Google Research: Differentiable Search Index
Contents
Introduction
Information Retrieval (IR) is an important technique that has laid the foundation of development of search engines and recommendation systems. For recommendation systems, it is crucial to retrieve a small pool of candidates from the vast amount of data before predicting the CTR/CVR of each item.
Considering the most popular indexing methods, such as BM25 and Embedding-based Retrieval, the process is to convert the documents into vector space and during retrieval we try to find the document that best matches the query. Therefore, the complexity would always increase with the size of documents. Is there a method that we can store all information about the documents within one single model and map the query directly to the relevant documents with this model? This is the idea of one of Google’s recent papers: Transformer Memory as a Differentiable Search Index (DSI). Arxiv Link
Overall Strategies
With DSI, the processes of indexing and retrieval are unified. When indexing, we feed the embedded sequences of documents into the model and predict their ids. For retrieval, similarly, we input the embedded query to the model and it would predict the id of the closest candidate documents. Note that indexing and retrieval are both included in training process while only retrieval is performed during inference. There are many interesting designs to explore:
Structured Identifiers
Typically, we would randomly assign some integer id to each document as their unique identifier. Suppose we have $N$ documents. For prediction, we need to output a softmax vector with dimension of $N$ to represent the probability of each document. This softmax output layer has long been notorious for its awful computational cost.

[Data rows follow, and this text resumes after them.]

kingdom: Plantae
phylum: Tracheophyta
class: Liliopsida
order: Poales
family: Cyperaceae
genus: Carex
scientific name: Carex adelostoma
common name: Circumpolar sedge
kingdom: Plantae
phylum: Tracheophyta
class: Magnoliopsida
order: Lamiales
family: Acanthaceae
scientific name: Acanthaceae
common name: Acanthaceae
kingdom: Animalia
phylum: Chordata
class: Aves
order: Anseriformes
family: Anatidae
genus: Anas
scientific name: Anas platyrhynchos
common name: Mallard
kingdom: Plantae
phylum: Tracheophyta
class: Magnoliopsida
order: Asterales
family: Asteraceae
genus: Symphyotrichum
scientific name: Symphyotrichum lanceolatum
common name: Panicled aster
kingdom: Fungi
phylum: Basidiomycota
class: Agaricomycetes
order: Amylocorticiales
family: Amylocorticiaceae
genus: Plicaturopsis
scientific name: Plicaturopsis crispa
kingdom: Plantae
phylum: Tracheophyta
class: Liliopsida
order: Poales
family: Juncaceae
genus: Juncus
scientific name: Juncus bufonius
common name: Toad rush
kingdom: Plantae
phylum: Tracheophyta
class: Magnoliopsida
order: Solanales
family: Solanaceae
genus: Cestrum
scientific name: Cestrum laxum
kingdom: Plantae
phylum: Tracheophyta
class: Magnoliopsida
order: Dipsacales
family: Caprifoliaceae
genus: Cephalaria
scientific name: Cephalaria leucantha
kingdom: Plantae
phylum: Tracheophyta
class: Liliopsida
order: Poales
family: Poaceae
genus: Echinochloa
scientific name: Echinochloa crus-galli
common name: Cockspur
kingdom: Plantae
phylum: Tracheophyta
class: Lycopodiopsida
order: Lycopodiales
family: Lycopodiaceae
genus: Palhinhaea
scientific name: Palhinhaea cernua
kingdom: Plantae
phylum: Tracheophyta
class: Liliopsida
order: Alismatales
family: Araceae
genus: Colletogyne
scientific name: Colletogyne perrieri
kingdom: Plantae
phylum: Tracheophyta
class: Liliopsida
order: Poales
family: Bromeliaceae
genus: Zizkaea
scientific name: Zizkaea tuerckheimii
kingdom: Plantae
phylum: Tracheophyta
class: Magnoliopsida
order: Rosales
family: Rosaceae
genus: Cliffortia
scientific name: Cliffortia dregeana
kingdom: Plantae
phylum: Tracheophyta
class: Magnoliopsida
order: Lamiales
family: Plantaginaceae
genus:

However, by using a string identifier, it is possible to view each identifier as a sequence (yes string itself is a type of array!). Suppose we use strings of 6 digits to identify each document. The inference of DSI model would consist of 6 time steps of prediction with each step predicting the probability of digits. Beam search is then naturally used here.
To make the string id more meaningful, DSI proposes to cluster the document embeddings to several categories and assign the element of the document’s string id according to the id of the clustered category. Just like the graph shows. It is obvious that if two ids share a long common prefix, then the two corresponding documents are very similar. In this way, each string id is actually a representation of a prefix tree (trie)!
The authors also point out that end-to-end learning of identifiers may become an interesting future work in this area.
Co-training of Indexing and Retrieval
There are two possible training methods for DSI. The first one is to learn indexing from documents (memorization) and then fine-tune the model with query inputs. The other is co-train the indexing task and the retrieval task simultaneously in similar fashion to T5-style co-training [ref]. This is because the retrieval task is actually a down-stream task of the indexing task, which is similar to the scenario in T5. The results of tuning the ratio between the two task losses is following:
Other Settings
The authors have also considered many other aspects of designing this pipeline of information retrieval.
First, how should we chose the indexing method? A mapping from tokens to id is the most straightforward (called Inputs2Targets). The authors propose that we can train the indexing via a Bi-directional formulation. A prefix token is prepended to allow the model to know which direction of the task is being performed in. The results of Bi-directional indexing strategy is slightly worse than the Inputs2Targets strategy.
Then, how should we convert documents into sequences of embeddings? We can use the first K tokens, use a deduplicated set of tokens or use any contiguous K tokens to represent a document. However, the experiments indicate that directly using first K tokens is the best option. Deduplication and removing stopwords don’t help much.